[Start of Attachment]

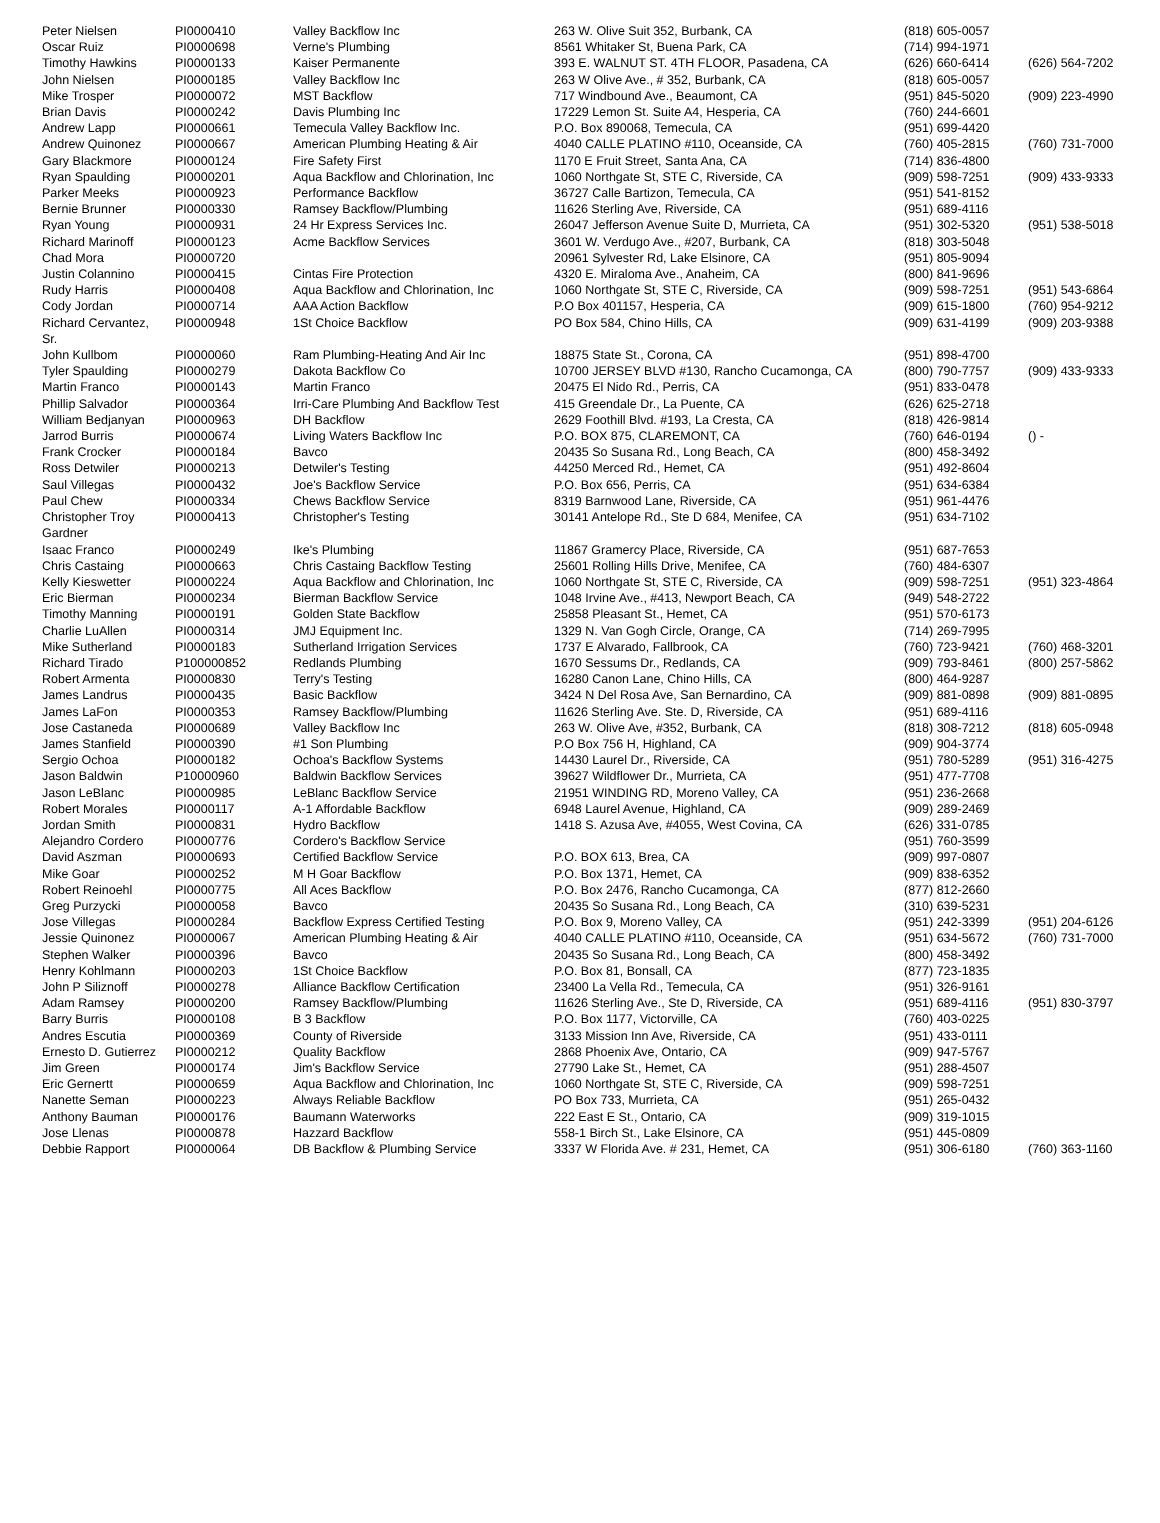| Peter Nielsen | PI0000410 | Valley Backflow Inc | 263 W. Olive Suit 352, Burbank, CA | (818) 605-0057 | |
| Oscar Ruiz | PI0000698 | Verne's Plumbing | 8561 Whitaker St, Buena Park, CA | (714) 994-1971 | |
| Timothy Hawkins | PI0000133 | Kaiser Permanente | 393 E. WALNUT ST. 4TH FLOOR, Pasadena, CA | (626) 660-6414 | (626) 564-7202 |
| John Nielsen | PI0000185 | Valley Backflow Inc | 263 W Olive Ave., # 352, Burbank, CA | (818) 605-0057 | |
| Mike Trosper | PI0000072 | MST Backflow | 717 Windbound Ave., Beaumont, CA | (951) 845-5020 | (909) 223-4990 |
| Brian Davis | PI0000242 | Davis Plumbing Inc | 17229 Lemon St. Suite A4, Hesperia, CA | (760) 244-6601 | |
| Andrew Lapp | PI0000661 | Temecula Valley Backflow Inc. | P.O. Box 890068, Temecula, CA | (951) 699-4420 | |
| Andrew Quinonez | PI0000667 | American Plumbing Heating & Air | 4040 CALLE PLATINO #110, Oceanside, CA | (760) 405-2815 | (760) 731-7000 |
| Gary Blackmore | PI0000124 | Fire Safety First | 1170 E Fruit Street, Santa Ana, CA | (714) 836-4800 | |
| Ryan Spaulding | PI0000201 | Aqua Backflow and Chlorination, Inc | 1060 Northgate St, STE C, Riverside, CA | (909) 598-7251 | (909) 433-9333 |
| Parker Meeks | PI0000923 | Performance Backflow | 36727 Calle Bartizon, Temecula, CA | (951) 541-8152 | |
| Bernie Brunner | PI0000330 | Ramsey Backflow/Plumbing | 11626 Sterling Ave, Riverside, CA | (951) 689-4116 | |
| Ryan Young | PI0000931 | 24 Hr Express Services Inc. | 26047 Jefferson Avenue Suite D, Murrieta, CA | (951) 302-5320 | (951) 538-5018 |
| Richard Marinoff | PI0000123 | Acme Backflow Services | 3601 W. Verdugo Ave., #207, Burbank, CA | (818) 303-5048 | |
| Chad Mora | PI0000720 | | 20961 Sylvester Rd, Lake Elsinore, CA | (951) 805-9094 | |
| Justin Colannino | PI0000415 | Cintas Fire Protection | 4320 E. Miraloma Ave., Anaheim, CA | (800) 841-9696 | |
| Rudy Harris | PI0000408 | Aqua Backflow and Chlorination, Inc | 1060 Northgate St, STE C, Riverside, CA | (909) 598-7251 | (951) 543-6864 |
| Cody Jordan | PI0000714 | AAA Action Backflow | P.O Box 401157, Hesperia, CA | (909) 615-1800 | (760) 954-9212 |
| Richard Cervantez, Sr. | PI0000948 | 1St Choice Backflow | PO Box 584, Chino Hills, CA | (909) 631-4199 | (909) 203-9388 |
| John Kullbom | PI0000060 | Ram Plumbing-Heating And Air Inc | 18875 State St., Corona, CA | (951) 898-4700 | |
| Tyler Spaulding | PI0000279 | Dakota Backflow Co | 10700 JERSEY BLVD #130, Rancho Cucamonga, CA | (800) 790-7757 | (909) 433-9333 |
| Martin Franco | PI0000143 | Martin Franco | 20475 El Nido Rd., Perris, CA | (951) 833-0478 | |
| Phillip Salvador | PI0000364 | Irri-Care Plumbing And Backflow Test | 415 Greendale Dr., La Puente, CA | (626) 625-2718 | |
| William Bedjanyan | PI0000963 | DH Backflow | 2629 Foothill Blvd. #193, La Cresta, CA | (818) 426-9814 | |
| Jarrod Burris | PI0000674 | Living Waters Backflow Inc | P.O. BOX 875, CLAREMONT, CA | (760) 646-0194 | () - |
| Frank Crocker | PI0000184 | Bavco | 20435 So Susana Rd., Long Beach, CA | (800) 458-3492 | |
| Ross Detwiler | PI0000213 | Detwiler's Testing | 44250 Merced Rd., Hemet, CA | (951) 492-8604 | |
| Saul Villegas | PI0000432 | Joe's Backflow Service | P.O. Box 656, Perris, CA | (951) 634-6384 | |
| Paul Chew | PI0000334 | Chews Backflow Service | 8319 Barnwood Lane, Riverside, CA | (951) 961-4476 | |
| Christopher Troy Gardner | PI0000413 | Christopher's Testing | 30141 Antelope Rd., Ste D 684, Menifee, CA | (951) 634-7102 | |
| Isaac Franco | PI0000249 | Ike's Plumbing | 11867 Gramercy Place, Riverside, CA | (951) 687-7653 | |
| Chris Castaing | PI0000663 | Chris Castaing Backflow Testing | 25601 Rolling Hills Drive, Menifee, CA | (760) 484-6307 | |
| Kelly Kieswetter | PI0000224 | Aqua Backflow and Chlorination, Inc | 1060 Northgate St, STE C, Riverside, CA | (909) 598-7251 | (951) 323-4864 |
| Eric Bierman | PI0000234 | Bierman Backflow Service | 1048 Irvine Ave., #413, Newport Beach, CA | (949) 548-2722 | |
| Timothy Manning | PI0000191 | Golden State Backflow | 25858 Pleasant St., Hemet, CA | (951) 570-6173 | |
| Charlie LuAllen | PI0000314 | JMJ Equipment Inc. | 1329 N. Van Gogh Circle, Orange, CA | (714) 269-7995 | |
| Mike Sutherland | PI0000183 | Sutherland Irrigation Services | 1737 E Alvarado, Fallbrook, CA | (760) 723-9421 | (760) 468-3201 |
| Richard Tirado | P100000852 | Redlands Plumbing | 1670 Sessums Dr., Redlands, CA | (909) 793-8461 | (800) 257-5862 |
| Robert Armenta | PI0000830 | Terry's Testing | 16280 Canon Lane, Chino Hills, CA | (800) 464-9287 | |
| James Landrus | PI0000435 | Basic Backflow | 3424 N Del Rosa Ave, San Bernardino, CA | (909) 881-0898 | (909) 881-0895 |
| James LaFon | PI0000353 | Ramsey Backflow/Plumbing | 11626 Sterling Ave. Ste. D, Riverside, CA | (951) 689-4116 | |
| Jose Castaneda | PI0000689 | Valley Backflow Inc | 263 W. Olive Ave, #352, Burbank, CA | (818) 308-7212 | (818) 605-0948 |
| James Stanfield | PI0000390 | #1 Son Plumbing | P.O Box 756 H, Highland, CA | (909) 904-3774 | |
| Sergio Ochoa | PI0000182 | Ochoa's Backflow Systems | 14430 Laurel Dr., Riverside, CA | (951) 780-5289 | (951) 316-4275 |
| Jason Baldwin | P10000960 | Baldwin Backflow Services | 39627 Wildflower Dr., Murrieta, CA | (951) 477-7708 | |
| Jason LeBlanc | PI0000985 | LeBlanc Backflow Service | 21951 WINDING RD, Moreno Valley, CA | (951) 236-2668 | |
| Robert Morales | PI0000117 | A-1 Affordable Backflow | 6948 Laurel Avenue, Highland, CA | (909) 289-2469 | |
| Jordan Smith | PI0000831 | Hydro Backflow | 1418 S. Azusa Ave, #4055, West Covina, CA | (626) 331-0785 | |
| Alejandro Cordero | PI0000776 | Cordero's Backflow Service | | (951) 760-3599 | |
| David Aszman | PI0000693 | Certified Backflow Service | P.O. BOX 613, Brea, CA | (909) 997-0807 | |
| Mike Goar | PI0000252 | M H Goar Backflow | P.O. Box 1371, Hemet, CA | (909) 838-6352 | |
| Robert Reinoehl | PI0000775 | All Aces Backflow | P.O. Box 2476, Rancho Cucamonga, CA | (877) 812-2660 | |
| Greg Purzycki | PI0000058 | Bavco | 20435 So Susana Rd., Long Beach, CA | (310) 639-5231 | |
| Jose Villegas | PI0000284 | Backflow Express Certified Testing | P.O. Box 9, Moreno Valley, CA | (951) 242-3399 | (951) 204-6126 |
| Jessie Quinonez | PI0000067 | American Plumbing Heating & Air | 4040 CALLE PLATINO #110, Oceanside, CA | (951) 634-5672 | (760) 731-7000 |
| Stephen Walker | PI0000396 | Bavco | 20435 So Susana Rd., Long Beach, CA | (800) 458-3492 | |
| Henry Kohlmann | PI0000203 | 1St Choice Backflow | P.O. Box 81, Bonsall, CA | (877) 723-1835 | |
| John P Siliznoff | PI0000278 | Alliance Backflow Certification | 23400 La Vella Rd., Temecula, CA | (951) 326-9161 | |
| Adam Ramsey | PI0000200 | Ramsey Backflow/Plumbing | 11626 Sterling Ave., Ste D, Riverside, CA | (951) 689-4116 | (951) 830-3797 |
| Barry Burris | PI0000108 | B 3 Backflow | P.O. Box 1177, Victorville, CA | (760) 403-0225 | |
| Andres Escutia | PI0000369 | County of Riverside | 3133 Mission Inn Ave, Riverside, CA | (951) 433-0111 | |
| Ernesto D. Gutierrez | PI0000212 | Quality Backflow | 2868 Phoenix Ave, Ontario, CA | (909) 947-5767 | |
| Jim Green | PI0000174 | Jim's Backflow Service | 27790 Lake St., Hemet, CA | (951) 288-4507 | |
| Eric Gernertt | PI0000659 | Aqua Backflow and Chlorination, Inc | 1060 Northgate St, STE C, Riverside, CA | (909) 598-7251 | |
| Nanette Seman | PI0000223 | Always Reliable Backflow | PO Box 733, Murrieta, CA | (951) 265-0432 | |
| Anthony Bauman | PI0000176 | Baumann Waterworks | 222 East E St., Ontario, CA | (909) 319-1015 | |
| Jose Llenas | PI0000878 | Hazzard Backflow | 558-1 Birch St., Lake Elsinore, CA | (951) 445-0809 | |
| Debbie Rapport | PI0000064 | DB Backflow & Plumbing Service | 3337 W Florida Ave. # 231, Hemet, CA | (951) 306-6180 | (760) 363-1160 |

[End of Attachment]
[Start of Attachment]

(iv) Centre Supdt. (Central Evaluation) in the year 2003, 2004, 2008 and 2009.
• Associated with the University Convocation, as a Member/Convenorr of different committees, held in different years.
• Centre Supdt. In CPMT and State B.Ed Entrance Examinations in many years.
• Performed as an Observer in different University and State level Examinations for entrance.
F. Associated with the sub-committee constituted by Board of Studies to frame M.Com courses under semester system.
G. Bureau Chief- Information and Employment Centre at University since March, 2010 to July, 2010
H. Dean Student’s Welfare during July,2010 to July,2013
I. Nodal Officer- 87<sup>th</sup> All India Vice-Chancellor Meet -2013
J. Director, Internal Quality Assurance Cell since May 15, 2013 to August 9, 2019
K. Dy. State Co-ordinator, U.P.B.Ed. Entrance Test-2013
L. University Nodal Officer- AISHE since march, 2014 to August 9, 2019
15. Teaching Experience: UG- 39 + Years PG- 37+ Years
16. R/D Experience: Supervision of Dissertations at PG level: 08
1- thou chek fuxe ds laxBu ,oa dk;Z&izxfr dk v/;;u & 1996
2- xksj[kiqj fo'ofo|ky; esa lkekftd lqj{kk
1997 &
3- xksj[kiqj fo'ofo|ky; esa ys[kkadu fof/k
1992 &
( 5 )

[End of Attachment]
[Start of Attachment]

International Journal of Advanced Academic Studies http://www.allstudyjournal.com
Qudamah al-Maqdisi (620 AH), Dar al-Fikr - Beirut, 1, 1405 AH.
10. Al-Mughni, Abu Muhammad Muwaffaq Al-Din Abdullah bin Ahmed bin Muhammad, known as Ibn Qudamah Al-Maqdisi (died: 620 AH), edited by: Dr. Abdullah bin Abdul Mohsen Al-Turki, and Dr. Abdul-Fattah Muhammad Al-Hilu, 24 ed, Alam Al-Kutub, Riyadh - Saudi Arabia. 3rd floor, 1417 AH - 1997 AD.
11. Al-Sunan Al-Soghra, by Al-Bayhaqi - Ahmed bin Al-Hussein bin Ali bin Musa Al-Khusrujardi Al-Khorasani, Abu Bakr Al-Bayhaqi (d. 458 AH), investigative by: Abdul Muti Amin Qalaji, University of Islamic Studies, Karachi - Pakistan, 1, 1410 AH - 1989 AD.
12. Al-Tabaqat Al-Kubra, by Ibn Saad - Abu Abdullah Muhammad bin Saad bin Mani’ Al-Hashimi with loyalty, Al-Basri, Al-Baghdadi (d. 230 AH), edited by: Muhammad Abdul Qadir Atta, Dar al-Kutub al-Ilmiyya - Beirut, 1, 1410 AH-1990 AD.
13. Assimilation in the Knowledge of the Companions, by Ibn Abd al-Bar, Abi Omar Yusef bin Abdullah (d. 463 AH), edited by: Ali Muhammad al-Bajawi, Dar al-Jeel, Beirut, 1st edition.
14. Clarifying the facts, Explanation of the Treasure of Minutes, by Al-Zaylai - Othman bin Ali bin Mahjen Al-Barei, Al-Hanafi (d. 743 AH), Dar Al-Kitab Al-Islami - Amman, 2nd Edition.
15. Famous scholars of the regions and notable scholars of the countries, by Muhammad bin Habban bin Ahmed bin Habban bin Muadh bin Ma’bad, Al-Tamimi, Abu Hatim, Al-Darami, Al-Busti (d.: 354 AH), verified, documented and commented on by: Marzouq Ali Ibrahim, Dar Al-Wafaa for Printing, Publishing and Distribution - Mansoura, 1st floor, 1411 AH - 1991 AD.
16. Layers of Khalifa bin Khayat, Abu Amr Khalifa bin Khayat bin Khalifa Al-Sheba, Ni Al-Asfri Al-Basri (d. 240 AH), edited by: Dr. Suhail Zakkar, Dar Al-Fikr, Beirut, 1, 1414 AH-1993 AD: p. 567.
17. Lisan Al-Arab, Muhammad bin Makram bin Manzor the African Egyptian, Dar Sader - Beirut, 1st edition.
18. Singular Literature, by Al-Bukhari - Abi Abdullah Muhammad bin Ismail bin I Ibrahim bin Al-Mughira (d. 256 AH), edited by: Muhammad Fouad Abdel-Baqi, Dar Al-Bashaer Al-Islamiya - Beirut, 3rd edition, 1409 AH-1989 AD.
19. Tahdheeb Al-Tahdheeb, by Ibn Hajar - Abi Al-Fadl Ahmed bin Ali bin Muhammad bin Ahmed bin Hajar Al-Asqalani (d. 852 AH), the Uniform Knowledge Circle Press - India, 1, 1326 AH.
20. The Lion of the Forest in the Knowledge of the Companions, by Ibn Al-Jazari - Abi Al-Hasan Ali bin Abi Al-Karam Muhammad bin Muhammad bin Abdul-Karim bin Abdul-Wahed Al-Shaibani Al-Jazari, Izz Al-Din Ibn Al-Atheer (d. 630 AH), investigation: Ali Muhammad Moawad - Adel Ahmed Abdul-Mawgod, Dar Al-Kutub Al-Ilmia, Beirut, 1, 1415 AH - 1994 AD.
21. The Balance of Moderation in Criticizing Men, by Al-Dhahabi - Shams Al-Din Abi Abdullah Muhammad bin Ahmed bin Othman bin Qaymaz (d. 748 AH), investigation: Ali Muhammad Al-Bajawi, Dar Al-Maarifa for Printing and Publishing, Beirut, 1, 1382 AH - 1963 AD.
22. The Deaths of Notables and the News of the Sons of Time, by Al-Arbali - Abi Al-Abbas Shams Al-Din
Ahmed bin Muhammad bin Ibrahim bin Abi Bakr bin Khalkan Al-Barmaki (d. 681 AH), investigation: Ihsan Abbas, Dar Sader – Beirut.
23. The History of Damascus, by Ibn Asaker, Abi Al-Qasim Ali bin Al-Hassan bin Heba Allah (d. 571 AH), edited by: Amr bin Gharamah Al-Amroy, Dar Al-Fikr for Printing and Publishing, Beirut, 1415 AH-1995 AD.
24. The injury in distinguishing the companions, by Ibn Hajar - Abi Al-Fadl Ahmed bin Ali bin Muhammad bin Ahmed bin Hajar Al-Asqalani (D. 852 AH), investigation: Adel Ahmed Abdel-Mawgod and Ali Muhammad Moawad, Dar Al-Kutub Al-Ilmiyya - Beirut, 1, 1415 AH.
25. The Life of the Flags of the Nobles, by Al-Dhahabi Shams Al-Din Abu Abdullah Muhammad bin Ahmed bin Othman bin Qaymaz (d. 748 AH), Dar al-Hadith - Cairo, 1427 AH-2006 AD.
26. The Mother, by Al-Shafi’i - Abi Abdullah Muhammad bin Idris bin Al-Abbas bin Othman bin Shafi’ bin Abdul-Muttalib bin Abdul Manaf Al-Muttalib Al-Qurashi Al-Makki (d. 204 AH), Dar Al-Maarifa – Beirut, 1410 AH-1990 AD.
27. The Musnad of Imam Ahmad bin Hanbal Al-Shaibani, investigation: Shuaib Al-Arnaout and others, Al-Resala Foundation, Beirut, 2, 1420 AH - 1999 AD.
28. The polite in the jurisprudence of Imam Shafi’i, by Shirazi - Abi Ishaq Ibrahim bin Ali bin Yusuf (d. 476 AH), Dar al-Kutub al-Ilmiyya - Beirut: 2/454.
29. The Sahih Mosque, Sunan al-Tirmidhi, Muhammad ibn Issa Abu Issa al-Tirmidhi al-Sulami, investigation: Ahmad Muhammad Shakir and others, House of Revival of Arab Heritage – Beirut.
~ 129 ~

[End of Attachment]

Would you please copy, word for word, everything above from the line containing "836-4800 | |" down to the line containing "(951) 538-5018 |", those two lines included?

| Gary Blackmore | PI0000124 | Fire Safety First | 1170 E Fruit Street, Santa Ana, CA | (714) 836-4800 | |
| Ryan Spaulding | PI0000201 | Aqua Backflow and Chlorination, Inc | 1060 Northgate St, STE C, Riverside, CA | (909) 598-7251 | (909) 433-9333 |
| Parker Meeks | PI0000923 | Performance Backflow | 36727 Calle Bartizon, Temecula, CA | (951) 541-8152 | |
| Bernie Brunner | PI0000330 | Ramsey Backflow/Plumbing | 11626 Sterling Ave, Riverside, CA | (951) 689-4116 | |
| Ryan Young | PI0000931 | 24 Hr Express Services Inc. | 26047 Jefferson Avenue Suite D, Murrieta, CA | (951) 302-5320 | (951) 538-5018 |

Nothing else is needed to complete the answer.